Where the line with "right ankle: (94, 354)" appears below, start writing out lines exactly, and finish with the line with "left eye: (389, 136)", which is included; write out nothing else.
== Data supplied ==
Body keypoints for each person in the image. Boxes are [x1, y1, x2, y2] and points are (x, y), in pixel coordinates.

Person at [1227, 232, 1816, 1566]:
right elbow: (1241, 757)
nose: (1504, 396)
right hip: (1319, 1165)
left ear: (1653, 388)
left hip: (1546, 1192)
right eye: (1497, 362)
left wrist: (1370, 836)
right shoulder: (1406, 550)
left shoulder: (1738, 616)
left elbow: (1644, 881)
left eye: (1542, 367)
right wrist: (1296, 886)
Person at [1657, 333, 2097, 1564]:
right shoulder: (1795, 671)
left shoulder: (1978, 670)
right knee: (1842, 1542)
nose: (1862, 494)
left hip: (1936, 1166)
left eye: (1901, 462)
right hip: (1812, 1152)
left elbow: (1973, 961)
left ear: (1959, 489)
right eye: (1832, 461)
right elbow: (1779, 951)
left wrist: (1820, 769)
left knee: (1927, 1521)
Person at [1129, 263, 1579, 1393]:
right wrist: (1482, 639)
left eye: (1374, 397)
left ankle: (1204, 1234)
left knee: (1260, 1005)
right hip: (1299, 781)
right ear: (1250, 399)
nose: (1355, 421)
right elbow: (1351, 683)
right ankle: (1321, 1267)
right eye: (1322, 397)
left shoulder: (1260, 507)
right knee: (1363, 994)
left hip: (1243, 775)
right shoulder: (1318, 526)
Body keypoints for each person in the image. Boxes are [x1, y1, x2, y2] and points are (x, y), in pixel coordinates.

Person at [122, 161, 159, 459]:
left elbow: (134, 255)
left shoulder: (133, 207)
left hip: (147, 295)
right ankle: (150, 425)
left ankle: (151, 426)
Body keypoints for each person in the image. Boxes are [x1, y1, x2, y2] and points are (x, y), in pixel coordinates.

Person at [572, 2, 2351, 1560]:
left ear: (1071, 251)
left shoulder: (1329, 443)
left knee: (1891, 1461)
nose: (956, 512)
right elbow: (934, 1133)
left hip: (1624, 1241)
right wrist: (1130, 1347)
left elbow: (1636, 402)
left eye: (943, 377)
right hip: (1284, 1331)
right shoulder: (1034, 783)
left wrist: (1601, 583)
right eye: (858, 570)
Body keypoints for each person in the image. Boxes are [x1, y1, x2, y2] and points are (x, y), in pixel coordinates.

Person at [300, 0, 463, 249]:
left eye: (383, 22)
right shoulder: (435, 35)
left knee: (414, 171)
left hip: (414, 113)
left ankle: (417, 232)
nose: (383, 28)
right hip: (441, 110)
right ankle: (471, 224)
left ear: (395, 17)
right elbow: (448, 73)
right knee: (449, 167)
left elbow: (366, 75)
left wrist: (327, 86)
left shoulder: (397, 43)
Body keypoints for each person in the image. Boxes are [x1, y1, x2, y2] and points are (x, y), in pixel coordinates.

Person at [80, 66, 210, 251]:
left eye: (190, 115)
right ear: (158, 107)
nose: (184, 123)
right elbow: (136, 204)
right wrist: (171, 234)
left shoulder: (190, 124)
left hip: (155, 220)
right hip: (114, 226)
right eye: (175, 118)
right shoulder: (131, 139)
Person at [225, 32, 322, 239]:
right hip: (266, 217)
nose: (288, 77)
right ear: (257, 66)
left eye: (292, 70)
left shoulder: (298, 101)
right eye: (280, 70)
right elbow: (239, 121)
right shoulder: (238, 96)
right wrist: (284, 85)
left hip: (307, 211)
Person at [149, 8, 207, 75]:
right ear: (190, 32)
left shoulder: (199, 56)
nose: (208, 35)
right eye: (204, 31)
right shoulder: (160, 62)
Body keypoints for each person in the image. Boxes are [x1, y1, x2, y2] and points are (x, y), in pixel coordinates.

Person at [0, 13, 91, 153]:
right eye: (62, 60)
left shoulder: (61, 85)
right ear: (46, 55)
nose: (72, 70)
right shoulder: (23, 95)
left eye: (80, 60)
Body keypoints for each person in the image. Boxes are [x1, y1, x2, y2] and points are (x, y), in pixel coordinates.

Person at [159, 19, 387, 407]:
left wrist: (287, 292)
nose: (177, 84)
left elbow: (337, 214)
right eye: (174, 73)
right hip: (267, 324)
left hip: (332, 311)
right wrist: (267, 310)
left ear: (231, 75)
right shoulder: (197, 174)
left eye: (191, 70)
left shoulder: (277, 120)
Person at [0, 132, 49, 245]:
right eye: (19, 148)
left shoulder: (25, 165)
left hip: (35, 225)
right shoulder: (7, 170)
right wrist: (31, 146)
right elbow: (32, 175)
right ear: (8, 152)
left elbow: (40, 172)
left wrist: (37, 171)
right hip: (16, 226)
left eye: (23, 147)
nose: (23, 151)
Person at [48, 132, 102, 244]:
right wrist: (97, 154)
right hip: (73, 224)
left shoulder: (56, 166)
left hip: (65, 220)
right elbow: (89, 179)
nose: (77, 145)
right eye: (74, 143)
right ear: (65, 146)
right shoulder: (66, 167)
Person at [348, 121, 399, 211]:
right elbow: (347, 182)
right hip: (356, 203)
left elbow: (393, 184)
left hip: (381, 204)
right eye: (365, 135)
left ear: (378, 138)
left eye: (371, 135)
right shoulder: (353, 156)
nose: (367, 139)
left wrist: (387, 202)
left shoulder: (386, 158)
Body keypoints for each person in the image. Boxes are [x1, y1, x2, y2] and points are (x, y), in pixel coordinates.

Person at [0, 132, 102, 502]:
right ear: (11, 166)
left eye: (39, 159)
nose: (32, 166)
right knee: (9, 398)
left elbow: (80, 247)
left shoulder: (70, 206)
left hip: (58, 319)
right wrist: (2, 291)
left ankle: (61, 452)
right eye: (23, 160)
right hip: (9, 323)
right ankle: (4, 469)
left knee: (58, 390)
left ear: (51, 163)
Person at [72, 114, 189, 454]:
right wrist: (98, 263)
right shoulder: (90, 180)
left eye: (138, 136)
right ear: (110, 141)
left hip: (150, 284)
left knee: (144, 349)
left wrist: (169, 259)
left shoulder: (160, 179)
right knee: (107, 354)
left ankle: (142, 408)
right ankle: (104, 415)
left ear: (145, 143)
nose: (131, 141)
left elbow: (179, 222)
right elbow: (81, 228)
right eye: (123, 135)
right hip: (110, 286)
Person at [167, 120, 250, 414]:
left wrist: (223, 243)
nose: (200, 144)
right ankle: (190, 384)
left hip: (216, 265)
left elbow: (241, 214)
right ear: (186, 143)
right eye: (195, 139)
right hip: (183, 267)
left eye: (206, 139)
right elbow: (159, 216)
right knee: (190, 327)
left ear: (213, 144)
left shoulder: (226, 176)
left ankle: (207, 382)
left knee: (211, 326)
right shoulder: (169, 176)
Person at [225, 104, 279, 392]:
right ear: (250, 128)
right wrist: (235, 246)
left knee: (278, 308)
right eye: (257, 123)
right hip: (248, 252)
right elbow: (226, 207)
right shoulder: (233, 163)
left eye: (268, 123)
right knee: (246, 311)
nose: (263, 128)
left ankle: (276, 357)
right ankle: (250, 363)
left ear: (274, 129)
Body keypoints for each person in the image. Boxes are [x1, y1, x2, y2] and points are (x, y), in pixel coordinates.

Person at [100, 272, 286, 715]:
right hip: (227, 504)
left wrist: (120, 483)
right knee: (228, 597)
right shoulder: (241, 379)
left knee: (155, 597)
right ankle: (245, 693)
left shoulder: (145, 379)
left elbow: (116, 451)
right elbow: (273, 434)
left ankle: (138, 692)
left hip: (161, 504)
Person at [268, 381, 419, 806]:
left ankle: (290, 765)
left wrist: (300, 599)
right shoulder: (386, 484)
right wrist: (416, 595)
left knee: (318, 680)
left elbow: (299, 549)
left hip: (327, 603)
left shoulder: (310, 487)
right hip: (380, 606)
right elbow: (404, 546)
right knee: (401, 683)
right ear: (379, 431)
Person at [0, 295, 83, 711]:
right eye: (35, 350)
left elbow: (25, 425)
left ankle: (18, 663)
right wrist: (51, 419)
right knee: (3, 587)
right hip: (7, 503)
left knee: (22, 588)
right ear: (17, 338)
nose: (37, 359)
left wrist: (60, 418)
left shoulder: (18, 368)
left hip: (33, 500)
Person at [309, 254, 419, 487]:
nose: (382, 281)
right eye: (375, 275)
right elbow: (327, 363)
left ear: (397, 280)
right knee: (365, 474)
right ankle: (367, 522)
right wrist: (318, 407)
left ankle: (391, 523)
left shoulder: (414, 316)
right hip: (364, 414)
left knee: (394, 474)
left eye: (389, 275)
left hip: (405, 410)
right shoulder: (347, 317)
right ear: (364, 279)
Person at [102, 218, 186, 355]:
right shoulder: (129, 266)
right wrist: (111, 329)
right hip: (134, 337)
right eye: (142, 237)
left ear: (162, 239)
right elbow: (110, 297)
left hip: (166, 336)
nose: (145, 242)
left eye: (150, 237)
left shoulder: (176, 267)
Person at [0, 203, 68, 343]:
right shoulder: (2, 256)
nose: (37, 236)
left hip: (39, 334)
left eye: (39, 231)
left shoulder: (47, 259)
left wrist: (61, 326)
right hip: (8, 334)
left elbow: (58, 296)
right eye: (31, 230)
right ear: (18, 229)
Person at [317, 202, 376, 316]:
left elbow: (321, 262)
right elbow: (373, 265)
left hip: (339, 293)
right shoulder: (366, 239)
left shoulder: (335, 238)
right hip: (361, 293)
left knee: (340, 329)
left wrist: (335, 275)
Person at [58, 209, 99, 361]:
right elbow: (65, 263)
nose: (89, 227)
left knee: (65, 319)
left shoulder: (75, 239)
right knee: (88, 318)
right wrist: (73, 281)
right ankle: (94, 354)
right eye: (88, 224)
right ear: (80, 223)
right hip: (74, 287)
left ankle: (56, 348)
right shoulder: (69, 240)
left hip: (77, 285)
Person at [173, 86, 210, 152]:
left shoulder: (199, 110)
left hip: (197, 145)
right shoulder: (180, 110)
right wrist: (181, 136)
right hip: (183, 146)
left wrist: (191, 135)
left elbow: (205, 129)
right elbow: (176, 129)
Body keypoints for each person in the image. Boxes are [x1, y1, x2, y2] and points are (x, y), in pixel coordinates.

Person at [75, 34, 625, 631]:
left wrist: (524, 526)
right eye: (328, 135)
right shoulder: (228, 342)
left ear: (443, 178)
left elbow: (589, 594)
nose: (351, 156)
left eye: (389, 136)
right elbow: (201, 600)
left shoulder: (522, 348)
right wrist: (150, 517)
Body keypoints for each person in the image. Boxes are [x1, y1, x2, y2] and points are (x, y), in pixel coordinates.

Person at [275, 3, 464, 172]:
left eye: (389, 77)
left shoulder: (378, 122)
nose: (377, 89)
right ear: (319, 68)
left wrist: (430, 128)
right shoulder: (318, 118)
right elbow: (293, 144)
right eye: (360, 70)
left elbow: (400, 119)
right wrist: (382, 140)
===
▸ **Solution**:
right ankle: (94, 354)
right eye: (88, 224)
right ear: (80, 223)
right hip: (74, 287)
left ankle: (56, 348)
right shoulder: (69, 240)
left hip: (77, 285)
Person at [173, 86, 210, 152]:
left shoulder: (199, 110)
left hip: (197, 145)
right shoulder: (180, 110)
right wrist: (181, 136)
right hip: (183, 146)
left wrist: (191, 135)
left elbow: (205, 129)
right elbow: (176, 129)
Body keypoints for each person in the image. Boxes are [x1, y1, x2, y2] and points are (x, y), in pixel coordinates.

Person at [75, 34, 625, 631]:
left wrist: (524, 526)
right eye: (328, 135)
right shoulder: (228, 342)
left ear: (443, 178)
left elbow: (589, 594)
nose: (351, 156)
left eye: (389, 136)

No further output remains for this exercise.